O Chefe de Estado reuniu-se com o Primeiro-Ministro Belga e o rei Filipe, o Ministro-Presidente da região de Flandres que se comprometeu a continuar a investir na saúde e na educação com atribuição de bolsas de Estudos para formação de jovens em gestão portuária no Porto de Atuérpia.
 
O Chefe de Estado também visitou o parlamento Europeu e a União Europeia, tendo-se reunido com os respectivos presidentes com que discutiu a cooperação política e económica.
 
No final do dia de hoje, Nyusi reuniu-se igualmente com o vice-presidente do Banco Europeu de Investimentos que no final do encontro garantiu a manutenção da confiança no executivo moçambicano, bem como a continuação de investimentos em infraestruturas, com destaque para o projecto de Pipeline.

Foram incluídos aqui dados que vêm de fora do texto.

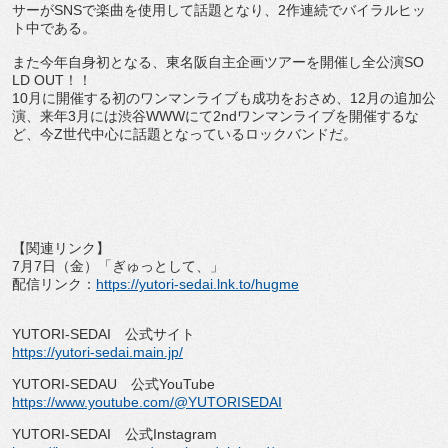
サーが
SNS
で楽曲を使用して話題とな
り、
2
作連続でバイラルヒッ
ト中である。
また今年自身初となる、東名阪自主企画ツアーを開催し全公演
SO
LD OUT
！！
10
月に開催する初のワンマンライブも成功をおさめ、
12
月の追
加公
演、来年
3
月には渋谷
WWW
にて
2nd
ワンマンライブを開催
するな
ど、今
Z
世代中心に話題となっているロックバンドだ。
【関連リンク】
7
月
7
日（金）「ぎゅっとして、」
配信リンク：
https://yutori-sedai.
lnk.to/hugme
YUTORI-SEDAI
公式サイト
https://yutori-sedai.main.jp/
YUTORI-SEDAU
公式
YouTube
https://www.youtube.com/@
YUTORISEDAI
YUTORI-SEDAI
公式
Instagram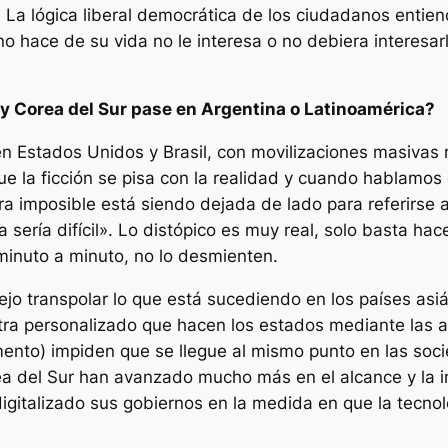
 La lógica liberal democrática de los ciudadanos entien
o hace de su vida no le interesa o no debiera interesa
 y Corea del Sur pase en Argentina o Latinoamérica?
en Estados Unidos y Brasil, con movilizaciones masiva
 que la ficción se pisa con la realidad y cuando hablamo
ra imposible está siendo dejada de lado para referirse
 sería difícil». Lo distópico es muy real, solo basta h
minuto a minuto, no lo desmienten.
plejo transpolar lo que está sucediendo en los países asi
ultra personalizado que hacen los estados mediante las 
omento) impiden que se llegue al mismo punto en las so
orea del Sur han avanzado mucho más en el alcance y la 
igitalizado sus gobiernos en la medida en que la tecnolo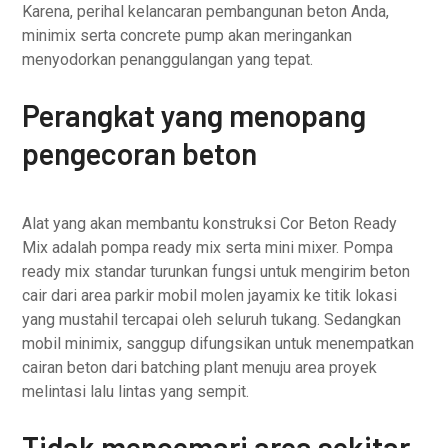
Karena, perihal kelancaran pembangunan beton Anda,
minimix serta concrete pump akan meringankan
menyodorkan penanggulangan yang tepat.
Perangkat yang menopang
pengecoran beton
Alat yang akan membantu konstruksi Cor Beton Ready
Mix adalah pompa ready mix serta mini mixer. Pompa
ready mix standar turunkan fungsi untuk mengirim beton
cair dari area parkir mobil molen jayamix ke titik lokasi
yang mustahil tercapai oleh seluruh tukang. Sedangkan
mobil minimix, sanggup difungsikan untuk menempatkan
cairan beton dari batching plant menuju area proyek
melintasi lalu lintas yang sempit.
Tidak mencemari area sekitar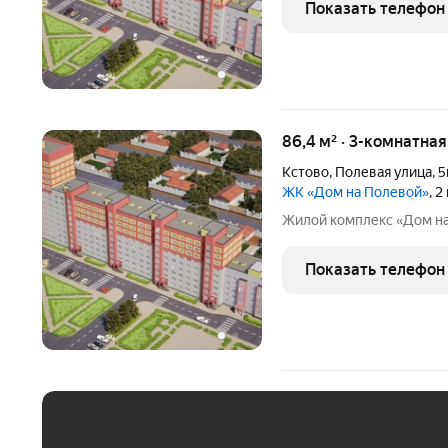
Показать телефон
86,4 м² · 3-комнатна
Кстово
,
Полевая улица
,
5
ЖК «Дом на Полевой»
, 
Жилой комплекс «Дом н
Показать телефон
ЕЖЕМЕСЯЧНЫЙ ПЛАТЁ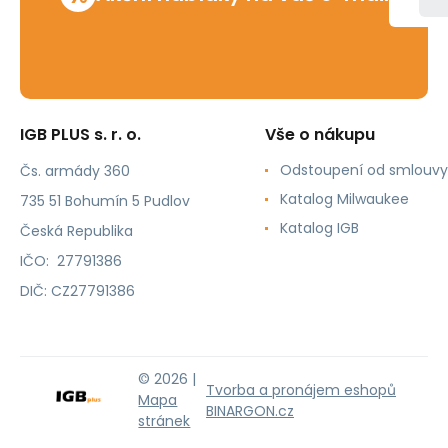
IGB PLUS s. r. o.
Vše o nákupu
Odstoupení od smlouvy
Čs. armády 360
Katalog Milwaukee
735 51 Bohumín 5 Pudlov
Katalog IGB
Česká Republika
IČO: 27791386
DIČ: CZ27791386
© 2026 |
Tvorba a pronájem eshopů
Mapa
BINARGON.cz
stránek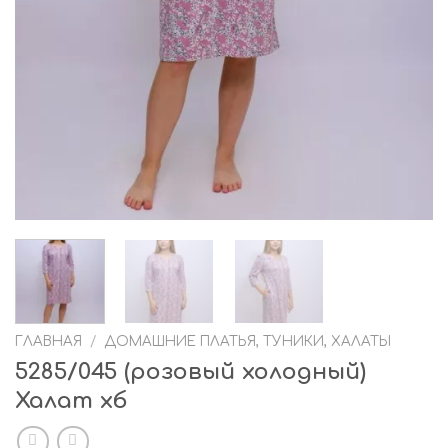
ГЛАВНАЯ
/
ДОМАШНИЕ ПЛАТЬЯ, ТУНИКИ, ХАЛАТЫ
5285/045 (розовый холодный)
Халат хб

O BEI já investiu mais de 600 milhões de euros em Moçambique.
 
O Chefe de Estado teve ainda tempo para almoçar com empresários da Bélgica e de Luxemburgo, tendo os convidado a investir em Moçambique com especial enfoque para a agricultura. Mas mesmo na sua agenda carregada, Filipe Nyusi teve tempo para dar uma entrevista ao Clube de Imprensa Europeia.